# [Dataset records]
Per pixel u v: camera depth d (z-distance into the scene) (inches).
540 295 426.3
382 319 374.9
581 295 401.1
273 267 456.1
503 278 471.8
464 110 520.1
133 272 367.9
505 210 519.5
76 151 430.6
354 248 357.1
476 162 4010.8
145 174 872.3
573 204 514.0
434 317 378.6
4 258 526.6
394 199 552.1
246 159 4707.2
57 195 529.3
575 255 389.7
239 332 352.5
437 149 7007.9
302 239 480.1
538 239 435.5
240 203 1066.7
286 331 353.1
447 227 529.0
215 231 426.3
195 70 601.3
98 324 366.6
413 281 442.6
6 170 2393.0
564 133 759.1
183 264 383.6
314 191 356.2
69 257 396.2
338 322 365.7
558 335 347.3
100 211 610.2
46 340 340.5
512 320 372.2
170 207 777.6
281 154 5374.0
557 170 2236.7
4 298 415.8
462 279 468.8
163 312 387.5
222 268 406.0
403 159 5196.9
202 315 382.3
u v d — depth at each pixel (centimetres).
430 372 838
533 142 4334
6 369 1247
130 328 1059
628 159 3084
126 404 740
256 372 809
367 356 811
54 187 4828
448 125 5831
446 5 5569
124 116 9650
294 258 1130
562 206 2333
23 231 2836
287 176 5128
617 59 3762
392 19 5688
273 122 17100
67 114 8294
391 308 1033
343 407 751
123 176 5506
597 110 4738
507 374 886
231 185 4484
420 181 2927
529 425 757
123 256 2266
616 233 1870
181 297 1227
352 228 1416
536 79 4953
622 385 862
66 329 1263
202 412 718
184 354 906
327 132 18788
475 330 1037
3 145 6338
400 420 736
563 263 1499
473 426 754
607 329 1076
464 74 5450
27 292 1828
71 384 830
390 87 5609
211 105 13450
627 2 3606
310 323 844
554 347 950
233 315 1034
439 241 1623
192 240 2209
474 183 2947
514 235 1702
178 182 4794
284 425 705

# [What is expected]
Pull out every line of the records above that contains the word "depth".

# [Response area]
Per pixel u v: camera depth d (z-distance into the scene) (inches).
u v d — depth at each pixel (centimetres).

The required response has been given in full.